All things considered, there are many problems with healthcare, in general, resulting in the conclusion of patients who are often unhappy with the care they receive. On the superficial level, this can be attributed to the lack of doctors in the workforce, or even the lack of character amongst the staff. But when looked at a deeper level, the root of patient dissatisfaction arises from the pressure put on the doctors from their work environments. Hospitals have forced doctors to be a piston in the machine of hospital consumerism in order to sell treatments and operations and the argued solution for this is create a larger private sector for caregivers. This model is controversial because it is currently overtaxing for doctors, but once implemented smoothly it can help better inform the patient of their purchase and decision. At the same time, overhaul from bureaucracies and insurance companies deters the doctors from pursuing a privatized path of medicine in which they can control their own schedules and manners of patient care. Coupled with a physician’s inability to leave the hospital systems, technology’s adaptation into the medical field has been subpar by creating further complications in how doctors keep records and get paid. The argued solution to this is finding an improved form of voice recognition software or even AI to record and process data. Nonetheless, one of the most direct effects on which the patients view the quality of their care is the conduct of the doctor. Patients want their doctors to be confident yet personable, but the consequences of how administrators and technology affect not only their demeanor towards their career but their emotional well-being too. The added workload of the aforementioned EMRs and learning how to sell care is a large part of physician apathy and burnout. In brief, this cycle of monopoly to apathy is the underlying reason for patient complaints.

Works Cited
Pitt, Alan. “Why Don’t You Eat Your Vegetables. What Can We Learn From Sales?” Healthcare Pittstop, 6 Jan. 2019, healthcarepittstop.com/why-dont-you-eat-your-vegetables-what-can-we-learn-from-sales/.
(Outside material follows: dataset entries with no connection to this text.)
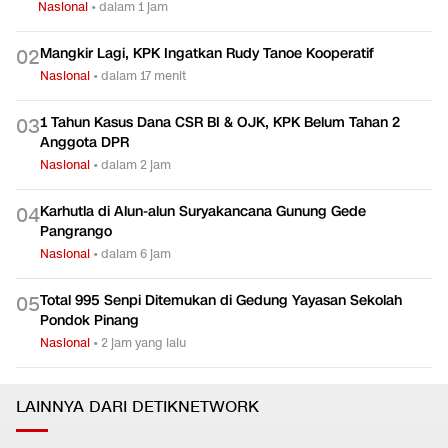
Nasional
•
dalam 1 jam
Mangkir Lagi, KPK Ingatkan Rudy Tanoe Kooperatif
0
2
Nasional
•
dalam 17 menit
1 Tahun Kasus Dana CSR BI & OJK, KPK Belum Tahan 2
0
3
Anggota DPR
Nasional
•
dalam 2 jam
Karhutla di Alun-alun Suryakancana Gunung Gede
0
4
Pangrango
Nasional
•
dalam 6 jam
Total 995 Senpi Ditemukan di Gedung Yayasan Sekolah
0
5
Pondok Pinang
Nasional
•
2 jam yang lalu
LAINNYA DARI DETIKNETWORK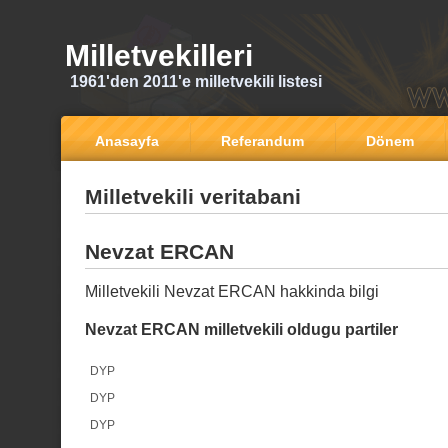
Milletvekilleri
1961'den 2011'e milletvekili listesi
Anasayfa
Referandum
Dönem
Milletvekili veritabani
Nevzat ERCAN
Milletvekili Nevzat ERCAN hakkinda bilgi
Nevzat ERCAN milletvekili oldugu partiler
DYP
DYP
DYP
Pitt, Alan. “‘We Have Plenty of Physicians- We Just Have to Stop Asking Them to Do Silly Things’ Rick Vaughn- Chief Medical Officer of SSM.” Healthcare Pittstop, 14 Sept. 2017, healthcarepittstop.com/plenty-physicians-just-stop-asking-silly-things-rick-vaugh-chief-medical-officer-ssm/.
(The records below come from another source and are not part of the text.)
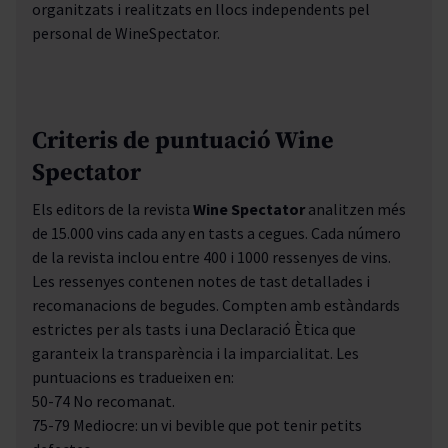
organitzats i realitzats en llocs independents pel
personal de
Wine
Spectator
.
Criteris de puntuació Wine
Spectator
Els editors de la revista
Wine Spectator
analitzen més
de 15.000 vins cada any en tasts a cegues. Cada número
de la revista inclou entre 400 i 1000 ressenyes de vins.
Les ressenyes contenen notes de tast detallades i
recomanacions de begudes. Compten amb estàndards
estrictes per als tasts i una Declaració Ètica que
garanteix la transparència i la imparcialitat. Les
puntuacions es tradueixen en:
50-74 No recomanat.
75-79 Mediocre: un vi bevible que pot tenir petits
Shea, Julie. “What’s Killing Private Practice? | Healthcare Careers.” Clinician Today, 4 Jan. 2017, cliniciantoday.com/whats-killing-private-practice/.
Johnson, Megan. “Young Doctors Want Jobs, Not Partnerships.” AthenaInsight, 1 Mar. 2018, www.athenahealth.com/insight/young-doctors-want-jobs-not-partnerships.
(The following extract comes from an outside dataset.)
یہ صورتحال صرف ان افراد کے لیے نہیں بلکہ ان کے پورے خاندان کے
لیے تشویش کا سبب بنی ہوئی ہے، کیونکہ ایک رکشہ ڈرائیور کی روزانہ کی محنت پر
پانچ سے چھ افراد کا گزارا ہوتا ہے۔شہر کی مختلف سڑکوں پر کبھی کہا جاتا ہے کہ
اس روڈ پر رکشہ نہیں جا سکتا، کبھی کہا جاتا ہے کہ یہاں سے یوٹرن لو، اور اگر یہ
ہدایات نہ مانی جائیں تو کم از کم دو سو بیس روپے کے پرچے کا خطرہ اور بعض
Kerasidou, Angeliki, and Ruth Horn. “Making Space for Empathy: Supporting Doctors in the Emotional Labour of Clinical Care.” BMC Medical Ethics, BioMed Central, 27 Jan. 2016, www.ncbi.nlm.nih.gov/pmc/articles/PMC4728886/.
Farmer, Blake. “When Doctors Struggle With Suicide, Their Profession Often Fails Them.” NPR, NPR, 31 July 2018, www.npr.org/sections/health-shots/2018/07/31/634217947/to-prevent-doctor-suicides-medical-industry-rethinks-how-doctors-work.